SOURCE DATA:

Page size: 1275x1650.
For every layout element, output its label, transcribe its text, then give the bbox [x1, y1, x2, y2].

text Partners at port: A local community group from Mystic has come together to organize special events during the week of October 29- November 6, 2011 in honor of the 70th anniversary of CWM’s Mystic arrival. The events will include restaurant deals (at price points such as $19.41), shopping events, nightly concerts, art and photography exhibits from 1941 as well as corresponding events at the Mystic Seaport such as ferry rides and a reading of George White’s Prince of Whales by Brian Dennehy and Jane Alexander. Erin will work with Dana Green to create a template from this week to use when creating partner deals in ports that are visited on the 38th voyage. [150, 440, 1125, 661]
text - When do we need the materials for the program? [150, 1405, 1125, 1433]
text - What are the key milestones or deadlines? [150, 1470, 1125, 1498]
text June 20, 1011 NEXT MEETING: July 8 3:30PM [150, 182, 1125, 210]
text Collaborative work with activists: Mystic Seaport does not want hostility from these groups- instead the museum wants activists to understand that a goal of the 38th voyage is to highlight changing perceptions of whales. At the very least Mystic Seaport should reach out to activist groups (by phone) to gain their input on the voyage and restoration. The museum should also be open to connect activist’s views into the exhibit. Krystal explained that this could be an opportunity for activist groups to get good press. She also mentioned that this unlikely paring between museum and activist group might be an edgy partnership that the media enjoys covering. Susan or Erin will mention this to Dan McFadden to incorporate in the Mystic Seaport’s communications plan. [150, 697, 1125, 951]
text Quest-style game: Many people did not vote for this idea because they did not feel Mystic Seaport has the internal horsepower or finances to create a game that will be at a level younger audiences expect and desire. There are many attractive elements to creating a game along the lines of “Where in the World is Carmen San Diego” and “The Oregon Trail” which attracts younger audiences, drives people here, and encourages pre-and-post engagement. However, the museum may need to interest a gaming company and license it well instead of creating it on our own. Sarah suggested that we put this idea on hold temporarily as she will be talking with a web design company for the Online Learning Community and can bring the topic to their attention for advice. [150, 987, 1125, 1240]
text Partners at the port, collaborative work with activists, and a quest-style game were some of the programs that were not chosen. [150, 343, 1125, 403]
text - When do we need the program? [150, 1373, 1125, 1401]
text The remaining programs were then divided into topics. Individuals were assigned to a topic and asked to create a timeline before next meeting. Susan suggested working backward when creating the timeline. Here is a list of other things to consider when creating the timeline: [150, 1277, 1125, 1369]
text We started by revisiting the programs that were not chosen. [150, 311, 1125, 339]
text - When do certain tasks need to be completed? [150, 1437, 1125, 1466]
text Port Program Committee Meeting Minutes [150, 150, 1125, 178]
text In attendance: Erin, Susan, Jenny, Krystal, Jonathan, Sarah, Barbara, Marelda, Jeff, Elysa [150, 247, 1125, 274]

TASK INSTRUCTIONS:
In the listing above, find every line with the word "creating" and copy it out.

REPLY TO THE TASK:
text Partners at port: A local community group from Mystic has come together to organize special events during the week of October 29- November 6, 2011 in honor of the 70th anniversary of CWM’s Mystic arrival. The events will include restaurant deals (at price points such as $19.41), shopping events, nightly concerts, art and photography exhibits from 1941 as well as corresponding events at the Mystic Seaport such as ferry rides and a reading of George White’s Prince of Whales by Brian Dennehy and Jane Alexander. Erin will work with Dana Green to create a template from this week to use when creating partner deals in ports that are visited on the 38th voyage. [150, 440, 1125, 661]
text Quest-style game: Many people did not vote for this idea because they did not feel Mystic Seaport has the internal horsepower or finances to create a game that will be at a level younger audiences expect and desire. There are many attractive elements to creating a game along the lines of “Where in the World is Carmen San Diego” and “The Oregon Trail” which attracts younger audiences, drives people here, and encourages pre-and-post engagement. However, the museum may need to interest a gaming company and license it well instead of creating it on our own. Sarah suggested that we put this idea on hold temporarily as she will be talking with a web design company for the Online Learning Community and can bring the topic to their attention for advice. [150, 987, 1125, 1240]
text The remaining programs were then divided into topics. Individuals were assigned to a topic and asked to create a timeline before next meeting. Susan suggested working backward when creating the timeline. Here is a list of other things to consider when creating the timeline: [150, 1277, 1125, 1369]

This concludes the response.